#### EXERCISE BRIEF:
Restate word for word the lines of the records below, starting at the line that contains "X78750Y-42500D03*" and ending at the line that contains "X57750Y-41500D03*", with both of those lines included and nothing else.

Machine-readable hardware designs
────
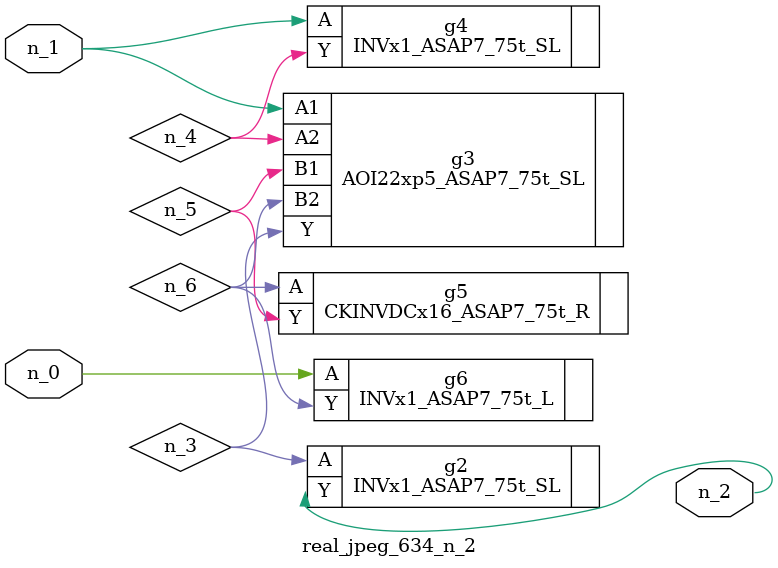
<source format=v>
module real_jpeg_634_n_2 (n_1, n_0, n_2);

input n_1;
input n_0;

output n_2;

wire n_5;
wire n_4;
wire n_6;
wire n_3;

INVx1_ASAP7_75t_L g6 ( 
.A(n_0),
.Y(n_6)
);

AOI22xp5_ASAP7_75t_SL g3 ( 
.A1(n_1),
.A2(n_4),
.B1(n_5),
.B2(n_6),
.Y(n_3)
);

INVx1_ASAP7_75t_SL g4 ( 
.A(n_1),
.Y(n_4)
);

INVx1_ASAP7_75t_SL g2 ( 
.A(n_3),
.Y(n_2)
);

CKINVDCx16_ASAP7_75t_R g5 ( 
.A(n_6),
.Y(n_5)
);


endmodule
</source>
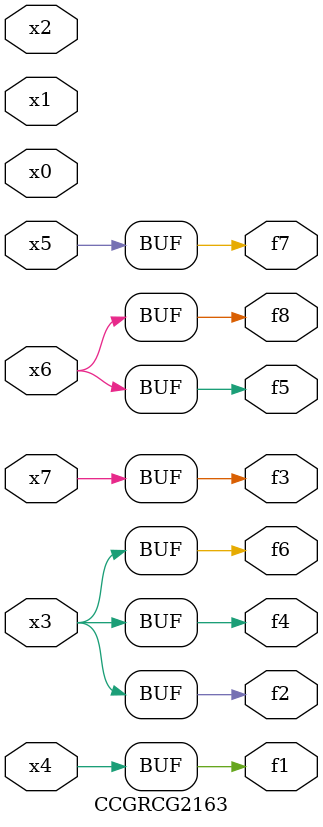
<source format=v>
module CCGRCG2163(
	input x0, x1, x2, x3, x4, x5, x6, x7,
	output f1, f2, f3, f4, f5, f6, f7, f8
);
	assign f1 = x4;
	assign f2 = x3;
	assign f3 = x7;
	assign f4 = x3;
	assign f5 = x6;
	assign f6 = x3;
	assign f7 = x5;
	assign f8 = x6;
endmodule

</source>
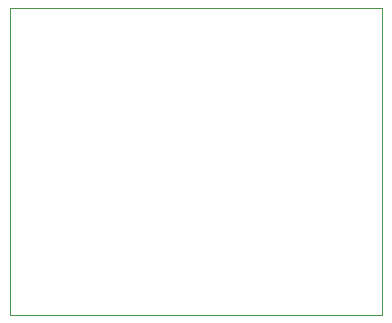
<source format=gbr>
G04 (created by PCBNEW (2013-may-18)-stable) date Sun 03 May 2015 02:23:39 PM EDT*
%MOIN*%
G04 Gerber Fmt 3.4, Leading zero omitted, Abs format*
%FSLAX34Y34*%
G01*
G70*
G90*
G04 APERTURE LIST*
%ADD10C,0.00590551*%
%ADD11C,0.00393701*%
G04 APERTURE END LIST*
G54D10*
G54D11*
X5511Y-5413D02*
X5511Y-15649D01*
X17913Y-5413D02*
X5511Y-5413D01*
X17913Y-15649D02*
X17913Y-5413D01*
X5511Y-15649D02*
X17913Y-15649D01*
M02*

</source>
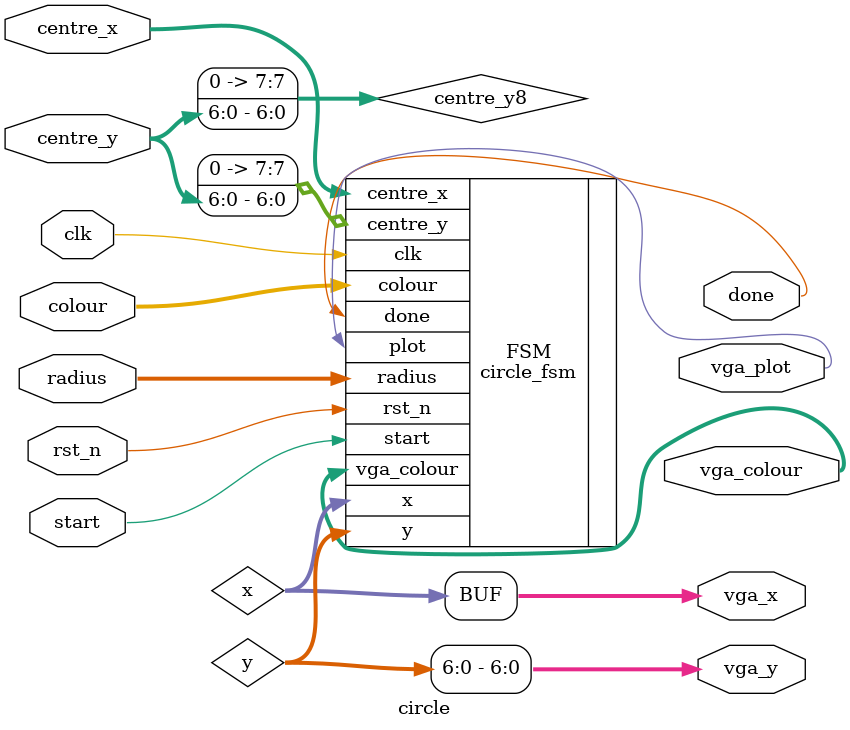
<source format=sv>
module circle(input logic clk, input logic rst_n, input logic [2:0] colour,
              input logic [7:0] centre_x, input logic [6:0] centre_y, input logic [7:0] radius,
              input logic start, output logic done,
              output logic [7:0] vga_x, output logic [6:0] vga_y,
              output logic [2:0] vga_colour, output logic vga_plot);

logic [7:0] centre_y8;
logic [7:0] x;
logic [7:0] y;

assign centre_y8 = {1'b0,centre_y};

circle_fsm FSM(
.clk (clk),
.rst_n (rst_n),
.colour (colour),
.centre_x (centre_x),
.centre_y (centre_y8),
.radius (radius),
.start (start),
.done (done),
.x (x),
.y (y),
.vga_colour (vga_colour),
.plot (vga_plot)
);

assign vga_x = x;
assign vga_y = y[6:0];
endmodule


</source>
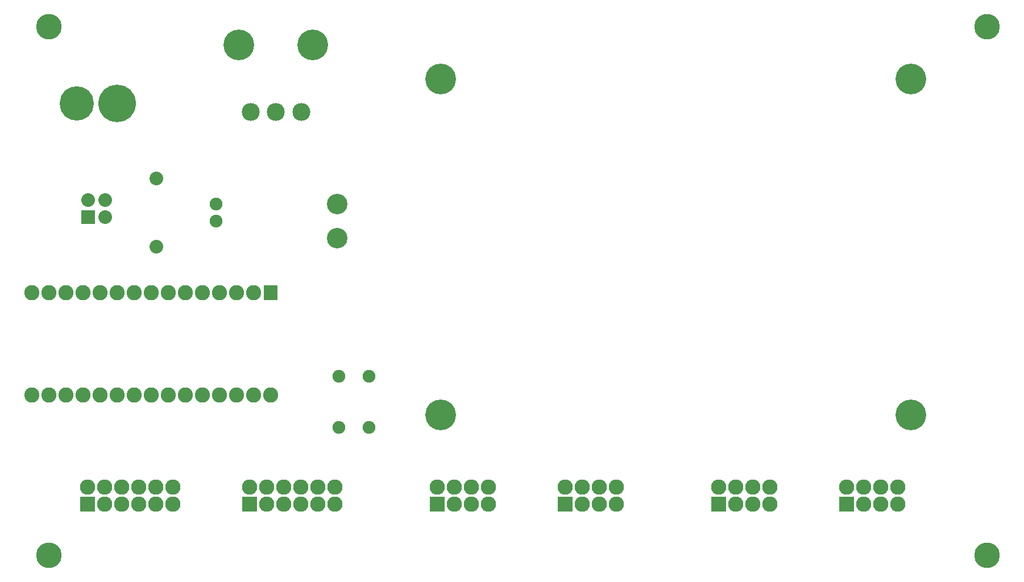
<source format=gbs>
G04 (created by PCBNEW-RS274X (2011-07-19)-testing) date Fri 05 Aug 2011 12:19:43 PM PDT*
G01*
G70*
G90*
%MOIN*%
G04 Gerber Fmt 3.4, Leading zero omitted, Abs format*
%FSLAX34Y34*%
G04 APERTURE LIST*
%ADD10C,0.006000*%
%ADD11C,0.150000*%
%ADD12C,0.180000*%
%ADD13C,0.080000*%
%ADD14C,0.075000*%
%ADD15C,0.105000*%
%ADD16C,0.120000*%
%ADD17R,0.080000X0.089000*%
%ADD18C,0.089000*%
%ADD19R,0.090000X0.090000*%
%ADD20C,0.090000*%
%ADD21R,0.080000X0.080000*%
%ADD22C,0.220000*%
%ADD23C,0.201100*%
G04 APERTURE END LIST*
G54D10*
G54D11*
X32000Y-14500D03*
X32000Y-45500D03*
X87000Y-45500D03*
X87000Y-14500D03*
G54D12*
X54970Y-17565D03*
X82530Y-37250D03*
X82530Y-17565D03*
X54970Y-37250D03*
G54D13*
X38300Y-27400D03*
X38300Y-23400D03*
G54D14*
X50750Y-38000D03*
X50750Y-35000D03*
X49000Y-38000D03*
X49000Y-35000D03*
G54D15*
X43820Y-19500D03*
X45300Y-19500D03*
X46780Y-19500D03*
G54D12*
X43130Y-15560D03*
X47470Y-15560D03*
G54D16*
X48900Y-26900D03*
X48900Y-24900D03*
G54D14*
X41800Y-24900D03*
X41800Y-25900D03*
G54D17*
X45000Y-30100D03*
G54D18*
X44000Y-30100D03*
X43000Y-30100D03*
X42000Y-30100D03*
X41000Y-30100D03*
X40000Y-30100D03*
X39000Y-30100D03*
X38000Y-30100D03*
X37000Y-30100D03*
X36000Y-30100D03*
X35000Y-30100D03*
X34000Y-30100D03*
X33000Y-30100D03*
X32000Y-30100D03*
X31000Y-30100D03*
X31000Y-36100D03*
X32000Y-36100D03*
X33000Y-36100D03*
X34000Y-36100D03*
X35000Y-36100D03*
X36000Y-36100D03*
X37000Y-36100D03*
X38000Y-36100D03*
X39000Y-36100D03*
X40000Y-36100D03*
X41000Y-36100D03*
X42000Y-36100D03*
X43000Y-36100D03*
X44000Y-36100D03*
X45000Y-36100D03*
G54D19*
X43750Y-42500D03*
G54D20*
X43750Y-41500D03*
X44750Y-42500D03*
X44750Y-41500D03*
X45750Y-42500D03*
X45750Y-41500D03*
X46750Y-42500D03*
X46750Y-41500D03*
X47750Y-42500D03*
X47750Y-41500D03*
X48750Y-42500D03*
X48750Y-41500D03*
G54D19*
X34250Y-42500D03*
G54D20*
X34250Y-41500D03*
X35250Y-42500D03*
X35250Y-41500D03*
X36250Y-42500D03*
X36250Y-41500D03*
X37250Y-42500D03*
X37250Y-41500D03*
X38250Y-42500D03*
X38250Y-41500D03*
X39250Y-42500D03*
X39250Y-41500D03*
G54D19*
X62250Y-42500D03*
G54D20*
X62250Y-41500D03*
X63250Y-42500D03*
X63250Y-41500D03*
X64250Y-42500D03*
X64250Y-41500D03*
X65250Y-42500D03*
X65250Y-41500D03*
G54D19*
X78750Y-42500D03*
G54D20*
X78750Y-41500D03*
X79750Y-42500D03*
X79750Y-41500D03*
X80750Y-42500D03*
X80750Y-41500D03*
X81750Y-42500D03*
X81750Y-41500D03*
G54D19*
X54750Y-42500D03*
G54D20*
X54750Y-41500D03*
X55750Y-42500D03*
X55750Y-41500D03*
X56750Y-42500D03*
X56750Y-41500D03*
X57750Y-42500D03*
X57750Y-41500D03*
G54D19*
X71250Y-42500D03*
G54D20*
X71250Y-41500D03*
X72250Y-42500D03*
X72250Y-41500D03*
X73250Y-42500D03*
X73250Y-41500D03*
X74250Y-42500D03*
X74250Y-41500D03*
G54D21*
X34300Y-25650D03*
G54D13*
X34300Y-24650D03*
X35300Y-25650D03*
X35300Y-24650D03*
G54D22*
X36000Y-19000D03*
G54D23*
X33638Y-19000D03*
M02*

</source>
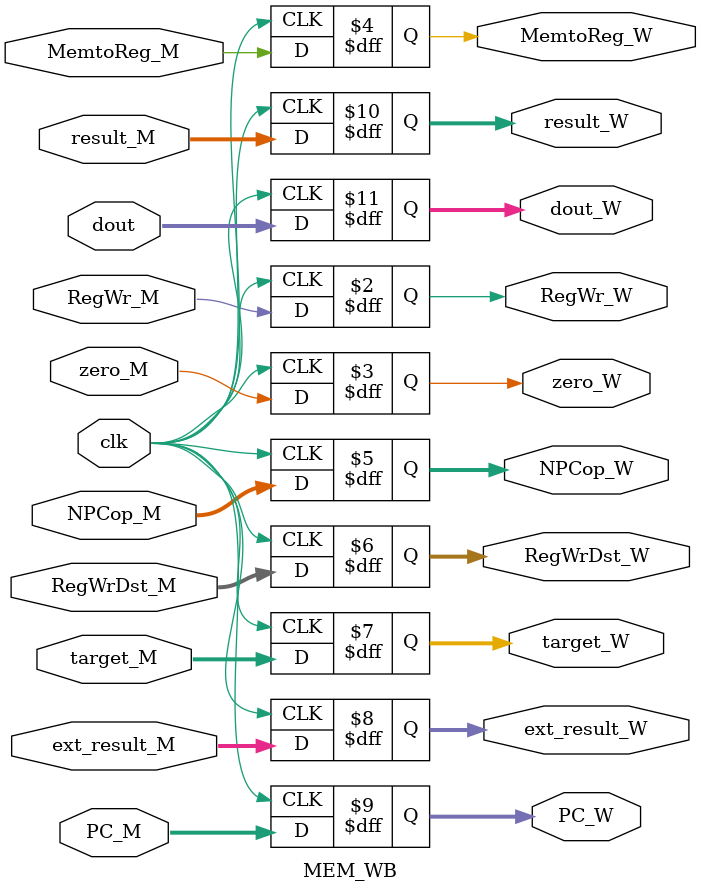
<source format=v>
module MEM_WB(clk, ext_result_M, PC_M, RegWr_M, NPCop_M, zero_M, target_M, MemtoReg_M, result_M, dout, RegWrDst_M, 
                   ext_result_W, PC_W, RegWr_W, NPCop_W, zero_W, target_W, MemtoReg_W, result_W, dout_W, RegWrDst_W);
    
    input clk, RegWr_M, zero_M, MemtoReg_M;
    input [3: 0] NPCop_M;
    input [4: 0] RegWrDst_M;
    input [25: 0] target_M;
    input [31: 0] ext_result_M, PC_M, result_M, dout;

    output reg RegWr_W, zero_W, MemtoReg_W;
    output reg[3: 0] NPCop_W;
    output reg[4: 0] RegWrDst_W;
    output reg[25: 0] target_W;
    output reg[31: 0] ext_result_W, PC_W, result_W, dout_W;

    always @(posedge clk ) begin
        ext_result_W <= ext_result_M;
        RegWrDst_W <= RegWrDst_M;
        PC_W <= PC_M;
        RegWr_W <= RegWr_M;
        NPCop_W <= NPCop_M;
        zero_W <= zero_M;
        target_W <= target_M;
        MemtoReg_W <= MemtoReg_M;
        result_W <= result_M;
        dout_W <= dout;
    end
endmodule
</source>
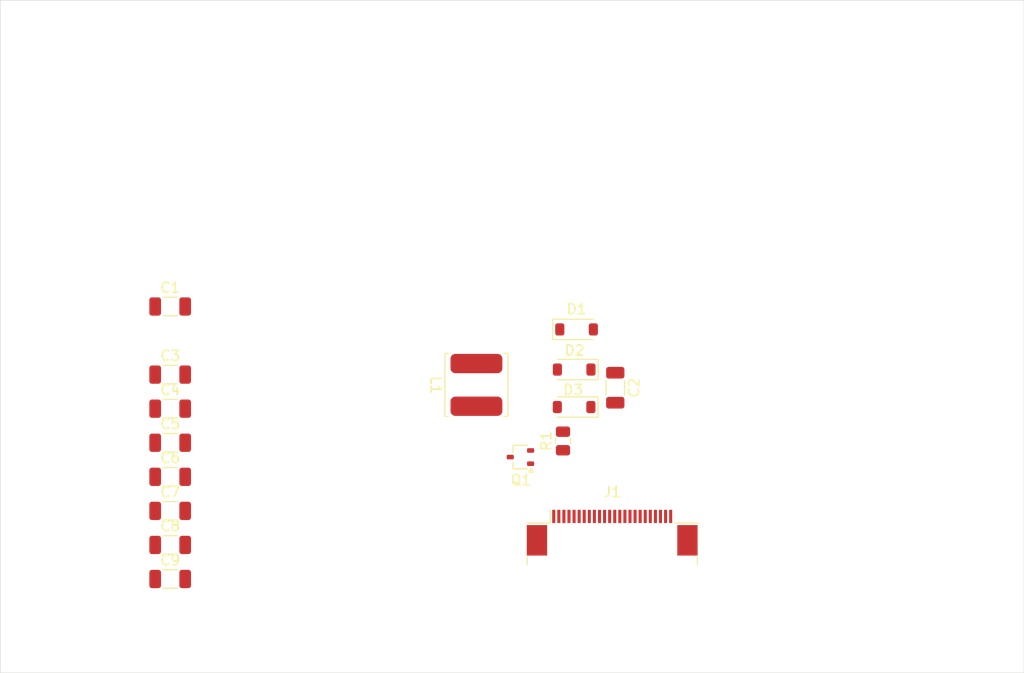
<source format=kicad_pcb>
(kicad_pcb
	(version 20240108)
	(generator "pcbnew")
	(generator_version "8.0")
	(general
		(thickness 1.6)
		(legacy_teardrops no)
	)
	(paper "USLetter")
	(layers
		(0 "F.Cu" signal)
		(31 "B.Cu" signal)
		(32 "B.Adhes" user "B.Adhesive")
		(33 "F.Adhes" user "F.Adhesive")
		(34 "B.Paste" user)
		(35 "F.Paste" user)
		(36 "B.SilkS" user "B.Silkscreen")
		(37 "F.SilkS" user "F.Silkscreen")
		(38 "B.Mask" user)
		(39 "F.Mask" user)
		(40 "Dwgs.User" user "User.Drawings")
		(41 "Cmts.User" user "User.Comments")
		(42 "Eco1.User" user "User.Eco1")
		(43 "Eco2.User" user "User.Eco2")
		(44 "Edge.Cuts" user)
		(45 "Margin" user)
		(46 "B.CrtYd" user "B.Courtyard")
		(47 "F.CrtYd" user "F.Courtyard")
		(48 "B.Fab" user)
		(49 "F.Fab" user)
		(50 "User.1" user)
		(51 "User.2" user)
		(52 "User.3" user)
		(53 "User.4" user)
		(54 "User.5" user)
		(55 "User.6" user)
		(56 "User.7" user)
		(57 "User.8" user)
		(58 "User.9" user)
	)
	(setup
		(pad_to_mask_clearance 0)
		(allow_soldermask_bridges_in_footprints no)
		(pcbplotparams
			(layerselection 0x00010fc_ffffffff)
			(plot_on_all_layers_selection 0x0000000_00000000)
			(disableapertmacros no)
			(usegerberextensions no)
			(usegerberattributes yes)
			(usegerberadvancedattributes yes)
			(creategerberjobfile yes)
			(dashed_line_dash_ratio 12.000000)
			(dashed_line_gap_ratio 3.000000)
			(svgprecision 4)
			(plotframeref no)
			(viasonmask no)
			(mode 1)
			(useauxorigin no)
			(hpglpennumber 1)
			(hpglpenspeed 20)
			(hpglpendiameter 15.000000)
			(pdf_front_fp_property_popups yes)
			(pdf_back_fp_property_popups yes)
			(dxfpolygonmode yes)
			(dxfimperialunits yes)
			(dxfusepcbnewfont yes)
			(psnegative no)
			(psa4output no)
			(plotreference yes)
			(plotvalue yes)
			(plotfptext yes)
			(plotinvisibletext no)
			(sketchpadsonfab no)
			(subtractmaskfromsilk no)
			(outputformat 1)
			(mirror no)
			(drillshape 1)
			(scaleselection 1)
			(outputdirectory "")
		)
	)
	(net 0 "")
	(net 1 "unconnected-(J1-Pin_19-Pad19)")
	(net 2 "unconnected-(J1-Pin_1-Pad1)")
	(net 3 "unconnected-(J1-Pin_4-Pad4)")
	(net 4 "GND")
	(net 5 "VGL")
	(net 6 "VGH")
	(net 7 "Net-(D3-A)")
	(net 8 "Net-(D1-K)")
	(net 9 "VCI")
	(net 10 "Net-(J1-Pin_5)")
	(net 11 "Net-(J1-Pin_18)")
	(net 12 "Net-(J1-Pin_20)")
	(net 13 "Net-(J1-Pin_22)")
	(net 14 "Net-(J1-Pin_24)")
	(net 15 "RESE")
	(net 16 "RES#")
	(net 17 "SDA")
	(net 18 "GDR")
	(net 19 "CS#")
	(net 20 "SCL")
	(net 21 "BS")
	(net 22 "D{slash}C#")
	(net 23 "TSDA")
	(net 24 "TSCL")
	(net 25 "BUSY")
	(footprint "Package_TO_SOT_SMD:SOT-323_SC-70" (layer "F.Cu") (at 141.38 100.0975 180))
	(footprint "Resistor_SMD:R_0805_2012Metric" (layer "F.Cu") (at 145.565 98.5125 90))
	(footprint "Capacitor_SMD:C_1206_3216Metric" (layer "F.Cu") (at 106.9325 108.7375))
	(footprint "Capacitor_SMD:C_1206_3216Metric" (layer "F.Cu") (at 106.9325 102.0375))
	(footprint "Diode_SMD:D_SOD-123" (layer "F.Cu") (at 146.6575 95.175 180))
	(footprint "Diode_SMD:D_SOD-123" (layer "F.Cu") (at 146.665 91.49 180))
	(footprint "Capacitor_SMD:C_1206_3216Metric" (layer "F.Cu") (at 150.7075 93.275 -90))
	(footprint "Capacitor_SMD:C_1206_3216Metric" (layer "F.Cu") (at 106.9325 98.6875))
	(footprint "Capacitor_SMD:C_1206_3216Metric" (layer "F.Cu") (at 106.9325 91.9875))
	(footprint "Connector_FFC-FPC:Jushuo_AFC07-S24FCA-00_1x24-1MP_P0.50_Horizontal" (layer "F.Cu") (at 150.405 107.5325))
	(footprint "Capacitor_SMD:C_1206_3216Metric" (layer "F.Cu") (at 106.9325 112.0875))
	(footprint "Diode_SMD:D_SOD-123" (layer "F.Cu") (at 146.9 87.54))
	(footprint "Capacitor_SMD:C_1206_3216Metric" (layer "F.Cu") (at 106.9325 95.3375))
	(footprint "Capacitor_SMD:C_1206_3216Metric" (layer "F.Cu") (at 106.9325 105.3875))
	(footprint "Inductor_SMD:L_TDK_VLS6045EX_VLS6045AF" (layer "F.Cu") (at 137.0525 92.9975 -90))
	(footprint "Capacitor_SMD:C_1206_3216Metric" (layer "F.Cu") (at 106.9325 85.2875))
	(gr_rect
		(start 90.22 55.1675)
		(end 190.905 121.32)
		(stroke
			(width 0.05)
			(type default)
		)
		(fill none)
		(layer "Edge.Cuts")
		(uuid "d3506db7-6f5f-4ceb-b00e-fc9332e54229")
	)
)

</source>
────
#### FINISHED EXERCISE:
X78750Y-42500D03*
G54D20*
X78750Y-41500D03*
X79750Y-42500D03*
X79750Y-41500D03*
X80750Y-42500D03*
X80750Y-41500D03*
X81750Y-42500D03*
X81750Y-41500D03*
G54D19*
X54750Y-42500D03*
G54D20*
X54750Y-41500D03*
X55750Y-42500D03*
X55750Y-41500D03*
X56750Y-42500D03*
X56750Y-41500D03*
X57750Y-42500D03*
X57750Y-41500D03*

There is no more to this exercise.